To make it more appealing for those travelling long distances, Ian and Rosalyne offered accommodation to those who were literally prepared to go the extra mile. In the meantime, Ian found himself learning new skills to keep the process moving – including driving a JCB. ‘It’s the best piece of kit I’ve ever had,’ said Ian. ‘I’ve never enjoyed driving anything so much. It was the key to everything: We dug holes with it, carried glass with it and moved trees with it. It was invaluable.’
Once the foundations were laid it took six days for the green oak and sweet chestnut frame to be constructed ready for the roof covering. Apart from the south-facing glazed atrium space, the Welsh slate section of the roof was on in time for Rosalyne and Ian to sit on there and watch the Manx Grand Prix, which passes close to the house.
While the block work was going up, the open south facing elevation was protected with a temporary wood frame and plastic wall.
The glazing, sourced from a small German company, had to be measured to the millimetre and Ian has nothing but praise for the supplier. ‘They were brilliant,’ he says. ‘They spent a week measuring it, then they turned up in a van which was the dog’s dinner – you could have built anything from the back of it. They were here for months.’
But the time spent getting crucial details right was time well spent. Ian and Rosalyne have a house which is unique and built with the future in mind.
‘As a society faced with soaring oil prices we should be moving forward, not looking backwards,’ says Ian. The house is not only visually striking, with its photovoltaic panels, glass and aluminium, but also a flagship of energy efficiency.
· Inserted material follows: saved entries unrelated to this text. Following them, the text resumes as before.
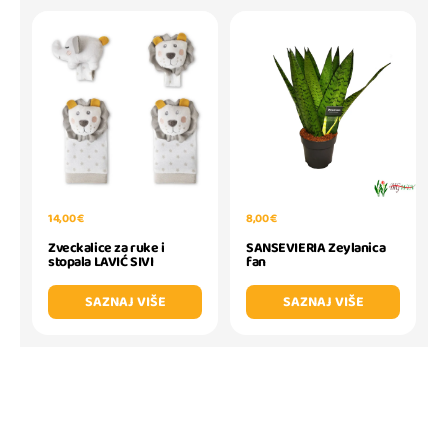
14,00 €
8,00 €
Zveckalice za ruke i
SANSEVIERIA Zeylanica
stopala LAVIĆ SIVI
fan
SAZNAJ VIŠE
SAZNAJ VIŠE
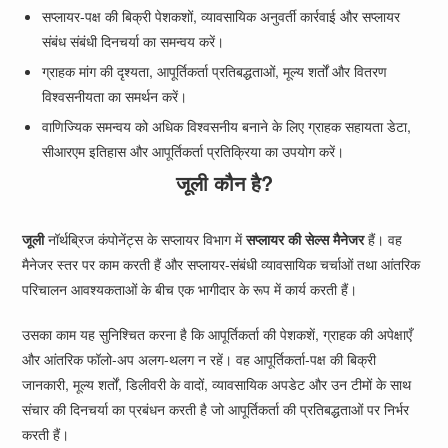
सप्लायर-पक्ष की बिक्री पेशकशों, व्यावसायिक अनुवर्ती कार्रवाई और सप्लायर
संबंध संबंधी दिनचर्या का समन्वय करें।
ग्राहक मांग की दृश्यता, आपूर्तिकर्ता प्रतिबद्धताओं, मूल्य शर्तों और वितरण
विश्वसनीयता का समर्थन करें।
वाणिज्यिक समन्वय को अधिक विश्वसनीय बनाने के लिए ग्राहक सहायता डेटा,
सीआरएम इतिहास और आपूर्तिकर्ता प्रतिक्रिया का उपयोग करें।
जूली कौन है?
जूली
नॉर्थब्रिज कंपोनेंट्स के सप्लायर विभाग में
सप्लायर की सेल्स मैनेजर
हैं। वह
मैनेजर स्तर पर काम करती हैं और सप्लायर-संबंधी व्यावसायिक चर्चाओं तथा आंतरिक
परिचालन आवश्यकताओं के बीच एक भागीदार के रूप में कार्य करती हैं।
उसका काम यह सुनिश्चित करना है कि आपूर्तिकर्ता की पेशकशें, ग्राहक की अपेक्षाएँ
और आंतरिक फॉलो-अप अलग-थलग न रहें। वह आपूर्तिकर्ता-पक्ष की बिक्री
जानकारी, मूल्य शर्तों, डिलीवरी के वादों, व्यावसायिक अपडेट और उन टीमों के साथ
संचार की दिनचर्या का प्रबंधन करती है जो आपूर्तिकर्ता की प्रतिबद्धताओं पर निर्भर
करती हैं।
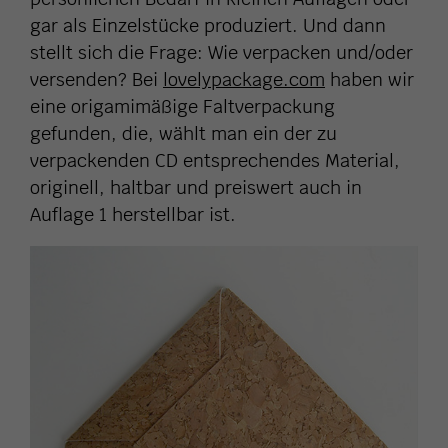
gar als Einzelstücke produziert. Und dann
stellt sich die Frage: Wie verpacken und/oder
versenden? Bei
lovelypackage.com
haben wir
eine origamimäßige Faltverpackung
gefunden, die, wählt man ein der zu
verpackenden CD entsprechendes Material,
originell, haltbar und preiswert auch in
Auflage 1 herstellbar ist.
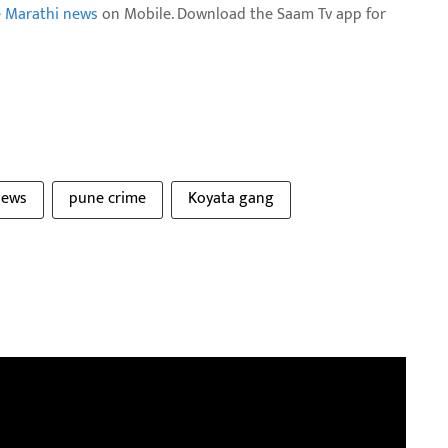
e Marathi news
on Mobile. Download the Saam Tv app for
News
pune crime
Koyata gang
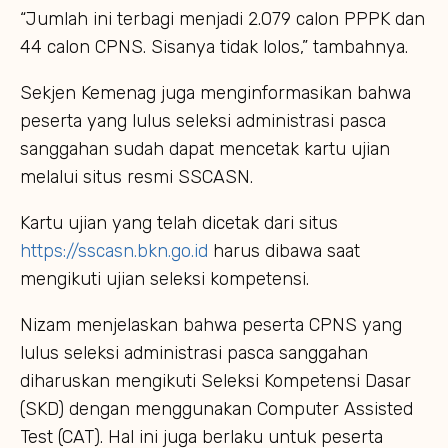
“Jumlah ini terbagi menjadi 2.079 calon PPPK dan
44 calon CPNS. Sisanya tidak lolos,” tambahnya.
Sekjen Kemenag juga menginformasikan bahwa
peserta yang lulus seleksi administrasi pasca
sanggahan sudah dapat mencetak kartu ujian
melalui situs resmi SSCASN.
Kartu ujian yang telah dicetak dari situs
https://sscasn.bkn.go.id
harus dibawa saat
mengikuti ujian seleksi kompetensi.
Nizam menjelaskan bahwa peserta CPNS yang
lulus seleksi administrasi pasca sanggahan
diharuskan mengikuti Seleksi Kompetensi Dasar
(SKD) dengan menggunakan Computer Assisted
Test (CAT). Hal ini juga berlaku untuk peserta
The solar photovoltaic panels are capable of producing a maximum of 13KW of electrical power and four solar hot water panels drive domestic hot water.
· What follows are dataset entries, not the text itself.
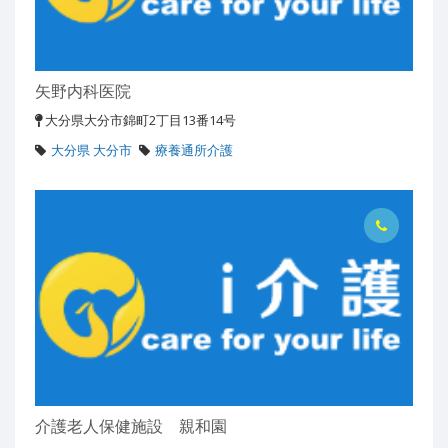
矢野内科医院
大分県大分市錦町2丁目13番14号
大分県 大分市
療養通所介護
介護老人保健施設 親和園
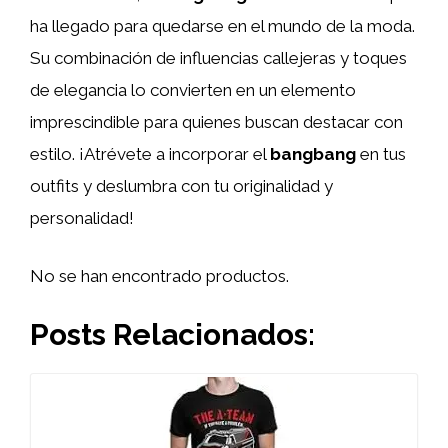
ha llegado para quedarse en el mundo de la moda.
Su combinación de influencias callejeras y toques
de elegancia lo convierten en un elemento
imprescindible para quienes buscan destacar con
estilo. ¡Atrévete a incorporar el
bangbang
en tus
outfits y deslumbra con tu originalidad y
personalidad!
No se han encontrado productos.
Posts Relacionados:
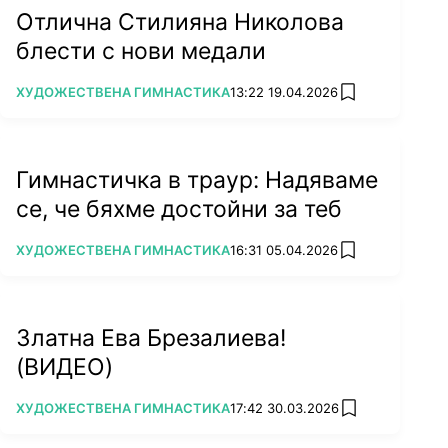
Отлична Стилияна Николова
блести с нови медали
ПОВЕЧЕ ОТ
ХУДОЖЕСТВЕНА ГИМНАСТИКА
13:22 19.04.2026
add favorites
Гимнастичка в траур: Надяваме
се, че бяхме достойни за теб
ПОВЕЧЕ ОТ
ХУДОЖЕСТВЕНА ГИМНАСТИКА
16:31 05.04.2026
add favorites
Златна Ева Брезалиева!
(ВИДЕО)
ПОВЕЧЕ ОТ
ХУДОЖЕСТВЕНА ГИМНАСТИКА
17:42 30.03.2026
add favorites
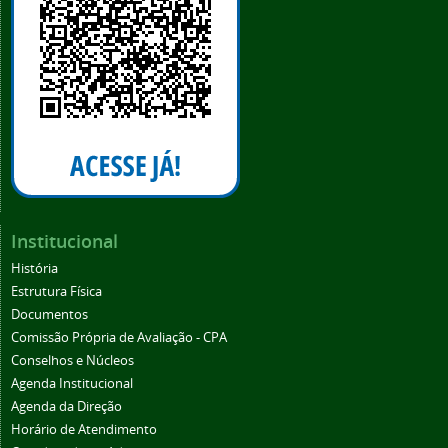
Institucional
História
Estrutura Física
Documentos
Comissão Própria de Avaliação - CPA
Conselhos e Núcleos
Agenda Institucional
Agenda da Direção
Horário de Atendimento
A 6Kw Proven wind turbine sited 300m away in an open field is net metered to the MEA grid along with the photovoltaic array. The system allows any surplus energy generated to be sold back to the national grid. If not enough is produced, power can be purchased from the MEA, all automatically controlled by a smart electrical meter. ‘So far, we have produced way more electrical energy than we have used’, says Ian.